The request body follows the OpenAI chat completions schema. The most common fields:
model
string
required
Model ID without any provider prefix (e.g. gpt-4o, claude-opus-4-6, llama-4-405b). The router resolves it to the best provider.
messages
array
required
Conversation history. Each message has role (system, user, assistant, or tool) and content (string or content parts for multimodal models).
stream
boolean
default:"false"
When true, the response is a Server-Sent Events stream of incremental deltas — same wire format as OpenAI.
temperature
number
Sampling temperature. Range and behavior depend on the underlying model.
max_tokens
integer
Maximum tokens to generate. Capped per-model where the provider enforces a limit.
tools
array
Tool / function definitions. Forwarded verbatim to providers that support tool calling.
response_format
object
Set { "type": "json_object" } for JSON-mode, or { "type": "json_schema", "json_schema": {...} } for structured outputs (where supported).
Any other OpenAI-supported parameter (top_p, presence_penalty, frequency_penalty, seed, logprobs, stop, user, …) is forwarded to the provider when supported.

Response

The response is an OpenAI chat.completion object:
{
  "id": "chatcmpl_…",
  "object": "chat.completion",
  "created": 1730000000,
  "model": "claude-opus-4-6",
  "choices": [
    {
      "index": 0,
      "message": { "role": "assistant", "content": "Hi! …" },
      "finish_reason": "stop"
    }
  ],
  "usage": {
    "prompt_tokens": 12,
    "completion_tokens": 27,
    "total_tokens": 39
  }
}

Streaming

Set stream: true to receive a text/event-stream of chat.completion.chunk events:
stream = client.chat.completions.create(
    model="claude-opus-4-6",
    messages=[{"role": "user", "content": "Stream this."}],
    stream=True,
)
for chunk in stream:
    delta = chunk.choices[0].delta.content or ""
    print(delta, end="", flush=True)
The stream terminates with data: [DONE], exactly like OpenAI. Failover is handled before the first byte goes out — once streaming starts, the connection sticks with the chosen provider.

Multimodal input

Models that accept images, audio, or files use the standard OpenAI content-parts shape:
{
  "role": "user",
  "content": [
    { "type": "text", "text": "What's in this image?" },
    {
      "type": "image_url",
      "image_url": { "url": "https://example.com/cat.png" }
    }
  ]
}

Errors

Failures use the shared error envelope.

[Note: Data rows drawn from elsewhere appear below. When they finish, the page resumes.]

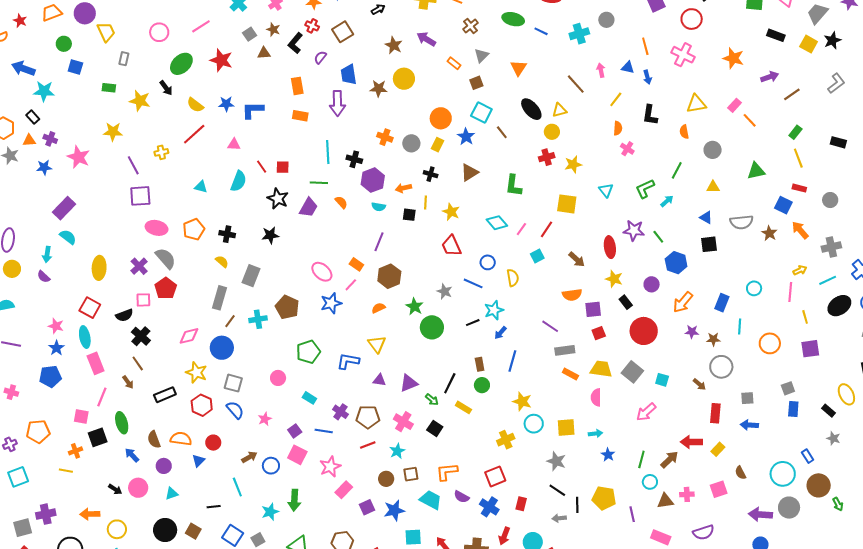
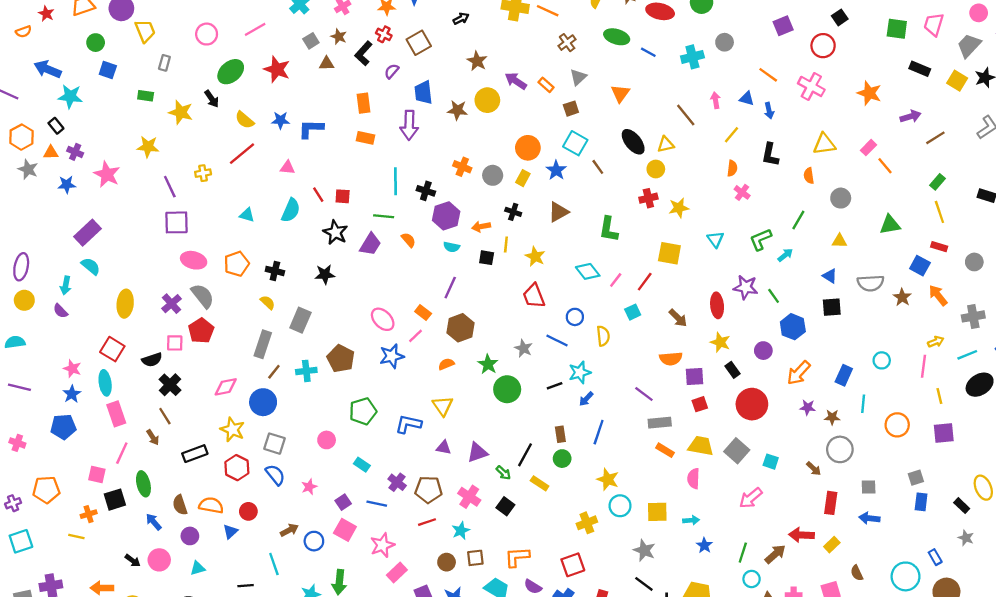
purple arrow: (426, 39) -> (516, 81), moved
orange line: (645, 46) -> (768, 75), turned -42

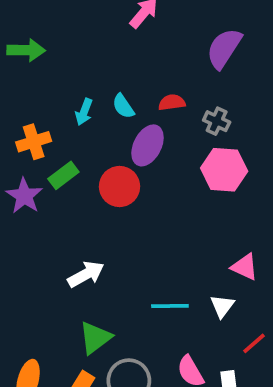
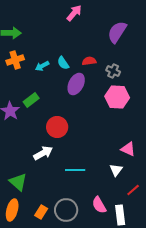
cyan arrow: (84, 112) -> (42, 66), turned 40
orange cross: (34, 142) -> (15, 60), moved
red circle: (120, 186) -> (57, 127), moved
cyan line: (170, 306) -> (75, 170), moved
green triangle: (95, 338) -> (18, 182), moved, turned -42

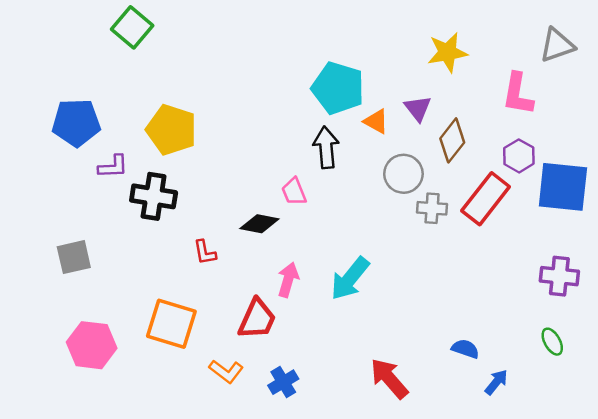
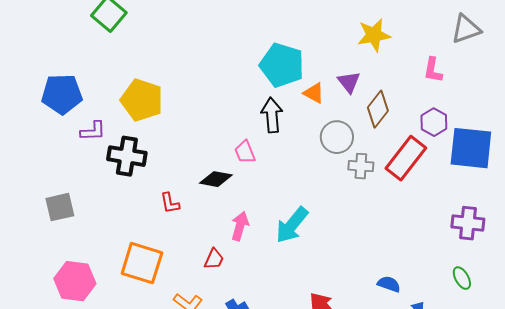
pink L-shape: (518, 94) -> (433, 70), size x0.7
red trapezoid: (257, 319) -> (214, 259), size x0.6

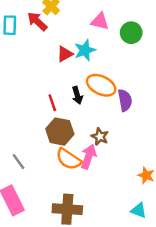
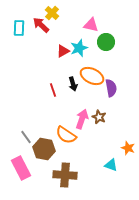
green circle: (131, 33) -> (106, 42), moved
brown hexagon: (60, 132) -> (44, 149), moved
brown star: (100, 137) -> (99, 117), moved
pink arrow: (89, 157) -> (82, 119), moved
cyan triangle: (139, 210) -> (111, 165), moved

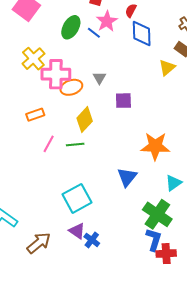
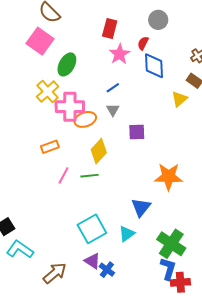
green ellipse: (71, 27) -> (67, 64), moved
blue line: (94, 33) -> (113, 88), moved, turned -72
cyan triangle: (173, 183) -> (127, 234), moved

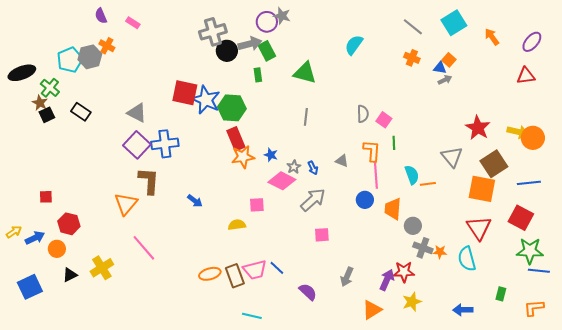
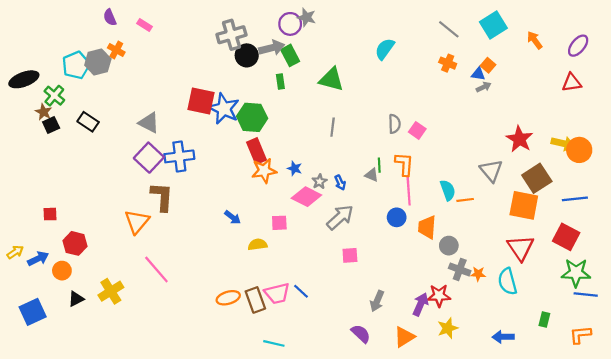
green line: (394, 143) -> (379, 165), moved
blue arrow: (195, 201) -> (233, 217), moved
purple semicircle: (308, 292) -> (361, 334), moved

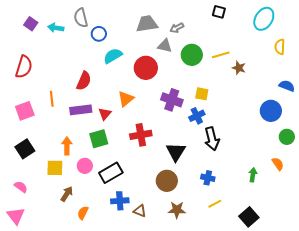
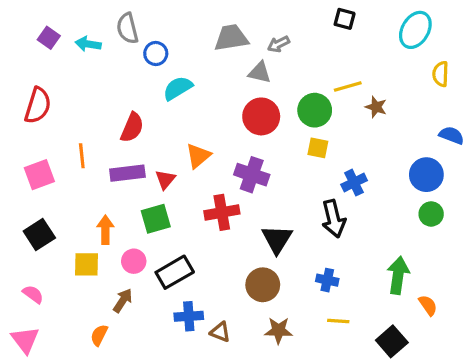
green circle: (192, 55) -> (315, 110), moved
red circle: (146, 68) -> (261, 116), moved
purple cross: (172, 100) -> (252, 175), moved
blue cross: (197, 116) -> (354, 183), moved
green circle: (287, 137) -> (431, 214), moved
orange semicircle: (278, 164) -> (428, 305), moved
green arrow: (253, 175) -> (398, 275), size x1.6
brown arrow: (67, 194) -> (123, 301), moved
yellow line: (215, 204) -> (338, 321), turned 32
orange semicircle: (83, 213) -> (99, 335), moved

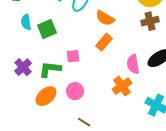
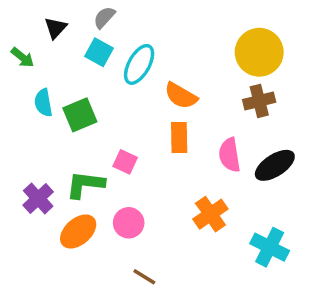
orange rectangle: (104, 42) -> (179, 138), turned -42
pink square: (73, 56) -> (125, 162), turned 32
pink semicircle: (133, 64) -> (230, 155), moved
purple cross: (23, 67) -> (38, 198), moved

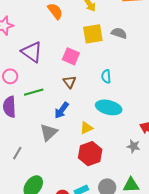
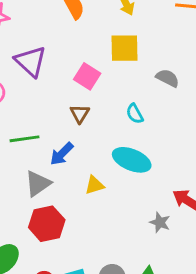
gray semicircle: (119, 33) -> (168, 78), moved
cyan semicircle: (106, 76) -> (135, 114), turned -32
green line: (34, 92) -> (25, 139), moved
red hexagon: (90, 154) -> (47, 224), moved

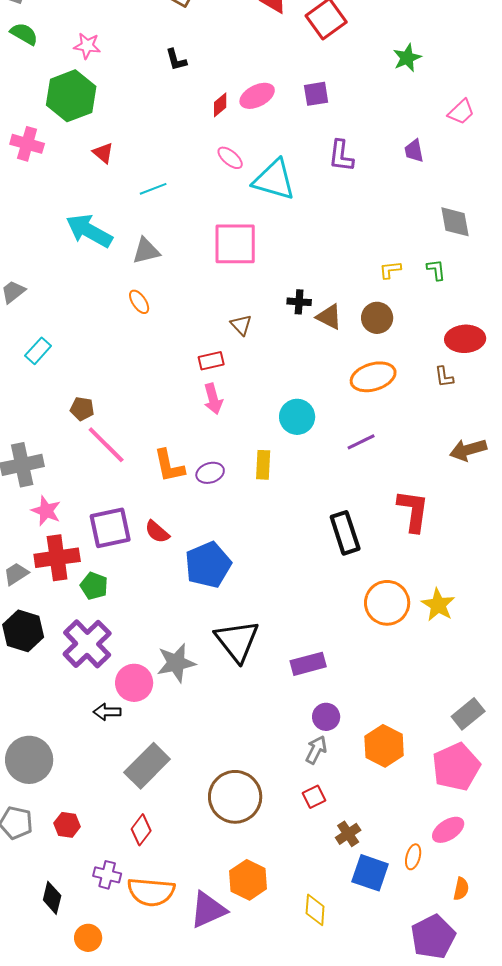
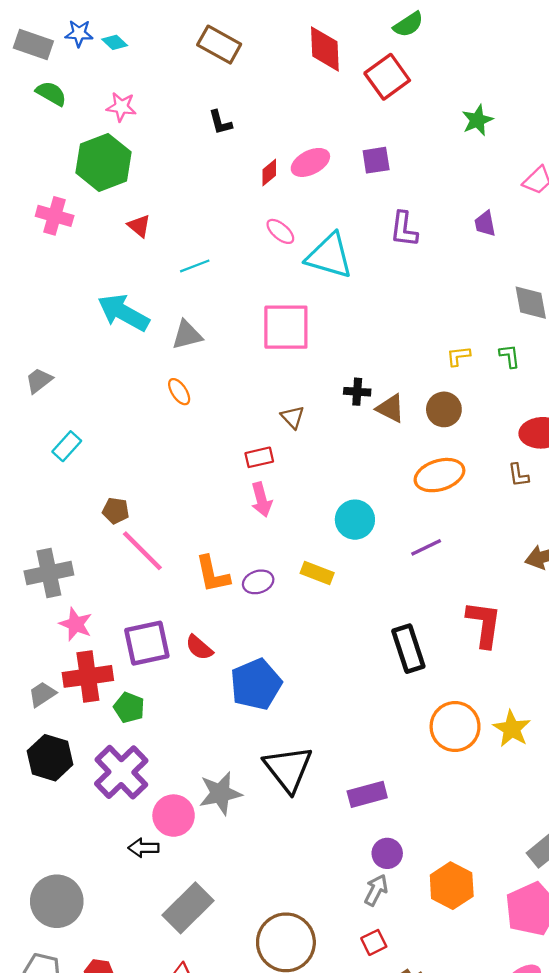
yellow rectangle: (263, 465) -> (317, 573), turned -72

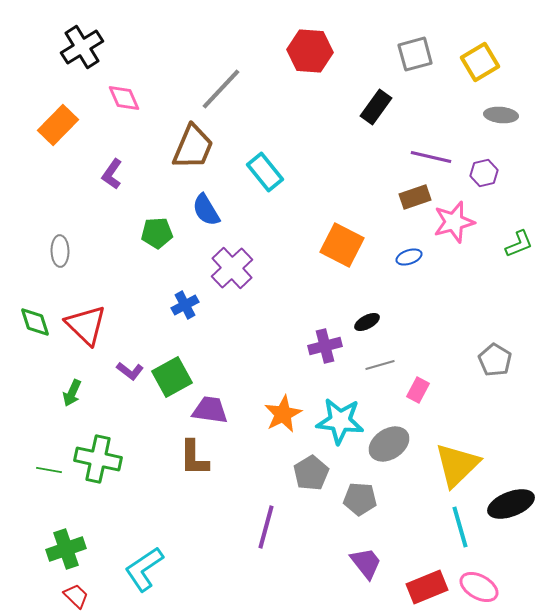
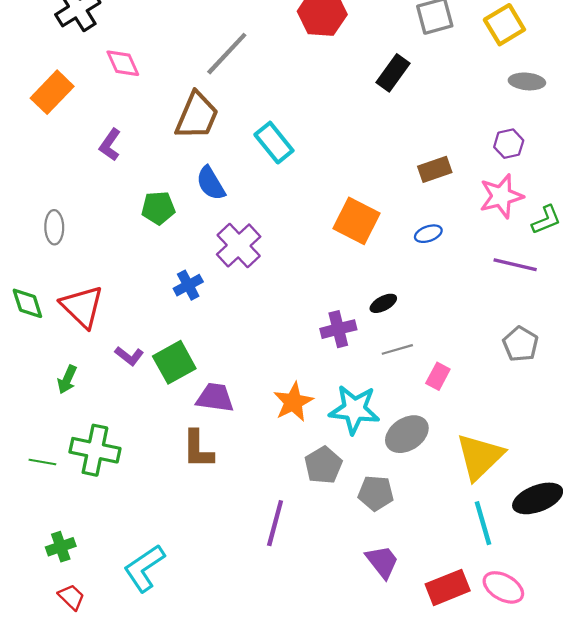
purple line: (431, 157) -> (515, 265), moved
pink star: (454, 222) -> (501, 196), moved
green cross: (66, 549) -> (61, 547), size x0.7

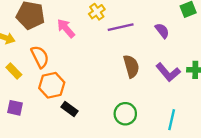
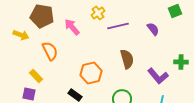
yellow rectangle: (14, 71) -> (36, 76), moved
purple L-shape: (168, 72) -> (158, 76), moved
orange hexagon: (52, 85) -> (91, 73), moved

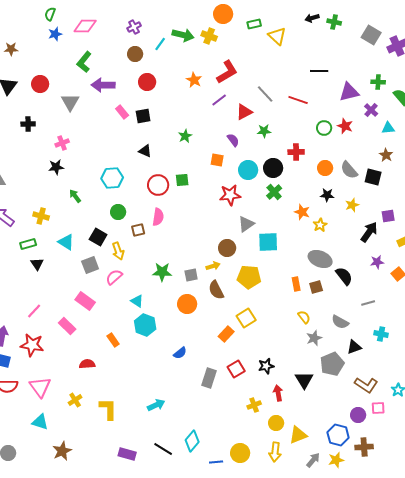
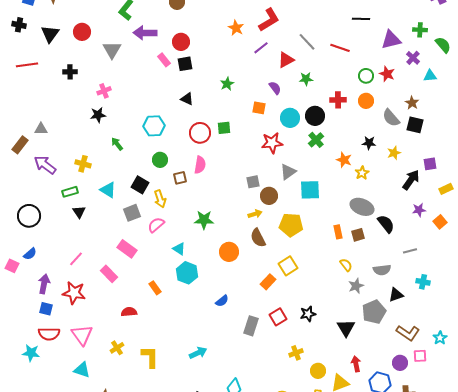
red circle: (147, 82) -> (181, 42), moved
brown star: (386, 155) -> (412, 103), moved
orange circle: (325, 168) -> (366, 101), moved
gray square: (191, 275) -> (253, 182), moved
gray semicircle: (340, 322) -> (382, 270), turned -36
red arrow: (278, 393) -> (356, 364), moved

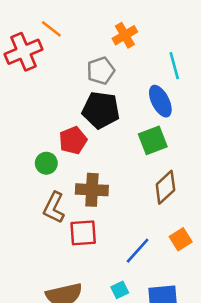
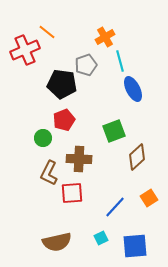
cyan line: (174, 66) -> (120, 61), moved
black pentagon: (101, 110) -> (62, 84), moved
green square: (153, 140) -> (114, 131), moved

Provider-classified failures map to standard HTTP statuses:
StatusMeaning
400Validation failed (max_tokens too high, malformed messages, …).
401Missing or invalid API key.
403Key has no access to that model.
429Rate limited or quota exceeded — retry after Retry-After seconds.
502All providers returned errors. Includes the last upstream message.
504All providers timed out. Safe to retry.